## RECORDS TO USE
____________________
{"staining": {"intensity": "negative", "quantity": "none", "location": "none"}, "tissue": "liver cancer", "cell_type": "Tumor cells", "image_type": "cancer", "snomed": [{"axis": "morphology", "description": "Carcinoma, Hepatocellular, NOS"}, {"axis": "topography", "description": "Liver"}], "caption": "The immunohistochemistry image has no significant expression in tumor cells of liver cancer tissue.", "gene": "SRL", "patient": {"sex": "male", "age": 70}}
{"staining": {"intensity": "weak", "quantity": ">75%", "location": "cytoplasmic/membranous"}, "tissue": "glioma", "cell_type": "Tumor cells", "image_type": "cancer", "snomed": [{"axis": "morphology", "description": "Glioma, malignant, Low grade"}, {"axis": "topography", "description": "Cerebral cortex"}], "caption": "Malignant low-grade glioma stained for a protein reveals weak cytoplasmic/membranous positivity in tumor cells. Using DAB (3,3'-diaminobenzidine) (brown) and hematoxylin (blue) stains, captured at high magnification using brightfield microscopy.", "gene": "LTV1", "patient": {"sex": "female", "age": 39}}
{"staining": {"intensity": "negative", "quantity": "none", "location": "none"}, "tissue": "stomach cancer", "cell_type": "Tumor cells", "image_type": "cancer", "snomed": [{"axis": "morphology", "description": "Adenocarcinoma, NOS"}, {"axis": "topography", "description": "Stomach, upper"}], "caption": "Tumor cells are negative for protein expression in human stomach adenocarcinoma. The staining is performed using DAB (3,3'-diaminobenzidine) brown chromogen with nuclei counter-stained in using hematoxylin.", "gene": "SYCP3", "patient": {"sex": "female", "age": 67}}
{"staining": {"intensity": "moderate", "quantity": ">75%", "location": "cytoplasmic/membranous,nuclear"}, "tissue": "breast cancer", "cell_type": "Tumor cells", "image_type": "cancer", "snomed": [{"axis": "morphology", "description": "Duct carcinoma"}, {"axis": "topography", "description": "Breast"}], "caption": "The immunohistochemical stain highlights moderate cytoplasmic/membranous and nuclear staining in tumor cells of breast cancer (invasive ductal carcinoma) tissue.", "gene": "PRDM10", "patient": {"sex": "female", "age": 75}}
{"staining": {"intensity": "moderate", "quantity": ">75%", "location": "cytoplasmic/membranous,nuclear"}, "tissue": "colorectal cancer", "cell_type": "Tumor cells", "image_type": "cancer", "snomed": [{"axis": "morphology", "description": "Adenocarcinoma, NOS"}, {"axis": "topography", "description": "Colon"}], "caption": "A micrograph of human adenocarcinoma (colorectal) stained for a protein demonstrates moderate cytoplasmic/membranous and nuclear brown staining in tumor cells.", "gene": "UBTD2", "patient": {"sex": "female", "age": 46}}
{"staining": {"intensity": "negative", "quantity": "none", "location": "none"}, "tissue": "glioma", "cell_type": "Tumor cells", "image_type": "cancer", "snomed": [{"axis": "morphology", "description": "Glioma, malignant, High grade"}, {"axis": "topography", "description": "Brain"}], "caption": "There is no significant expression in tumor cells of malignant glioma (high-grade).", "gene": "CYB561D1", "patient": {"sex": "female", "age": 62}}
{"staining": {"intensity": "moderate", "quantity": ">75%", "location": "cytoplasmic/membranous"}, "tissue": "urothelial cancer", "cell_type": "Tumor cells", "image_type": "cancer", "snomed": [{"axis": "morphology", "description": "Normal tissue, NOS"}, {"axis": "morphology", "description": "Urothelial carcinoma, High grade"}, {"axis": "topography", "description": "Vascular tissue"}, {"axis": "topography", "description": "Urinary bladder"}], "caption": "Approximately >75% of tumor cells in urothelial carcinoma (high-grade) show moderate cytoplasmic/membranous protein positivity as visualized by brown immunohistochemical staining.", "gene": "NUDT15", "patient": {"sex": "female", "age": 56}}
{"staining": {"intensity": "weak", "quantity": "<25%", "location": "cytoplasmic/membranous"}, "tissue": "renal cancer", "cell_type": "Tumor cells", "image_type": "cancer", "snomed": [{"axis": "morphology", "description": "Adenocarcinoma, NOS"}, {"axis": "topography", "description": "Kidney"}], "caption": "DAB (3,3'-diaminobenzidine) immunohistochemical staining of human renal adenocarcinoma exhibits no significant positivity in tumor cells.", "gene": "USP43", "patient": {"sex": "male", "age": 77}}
____________________
## PROBLEM DETAILS
Write out the listing's lines exactly, from its first line through the line that contains "low-grade glioma stained", and stop there.

## COMPLETED EXERCISE
{"staining": {"intensity": "negative", "quantity": "none", "location": "none"}, "tissue": "liver cancer", "cell_type": "Tumor cells", "image_type": "cancer", "snomed": [{"axis": "morphology", "description": "Carcinoma, Hepatocellular, NOS"}, {"axis": "topography", "description": "Liver"}], "caption": "The immunohistochemistry image has no significant expression in tumor cells of liver cancer tissue.", "gene": "SRL", "patient": {"sex": "male", "age": 70}}
{"staining": {"intensity": "weak", "quantity": ">75%", "location": "cytoplasmic/membranous"}, "tissue": "glioma", "cell_type": "Tumor cells", "image_type": "cancer", "snomed": [{"axis": "morphology", "description": "Glioma, malignant, Low grade"}, {"axis": "topography", "description": "Cerebral cortex"}], "caption": "Malignant low-grade glioma stained for a protein reveals weak cytoplasmic/membranous positivity in tumor cells. Using DAB (3,3'-diaminobenzidine) (brown) and hematoxylin (blue) stains, captured at high magnification using brightfield microscopy.", "gene": "LTV1", "patient": {"sex": "female", "age": 39}}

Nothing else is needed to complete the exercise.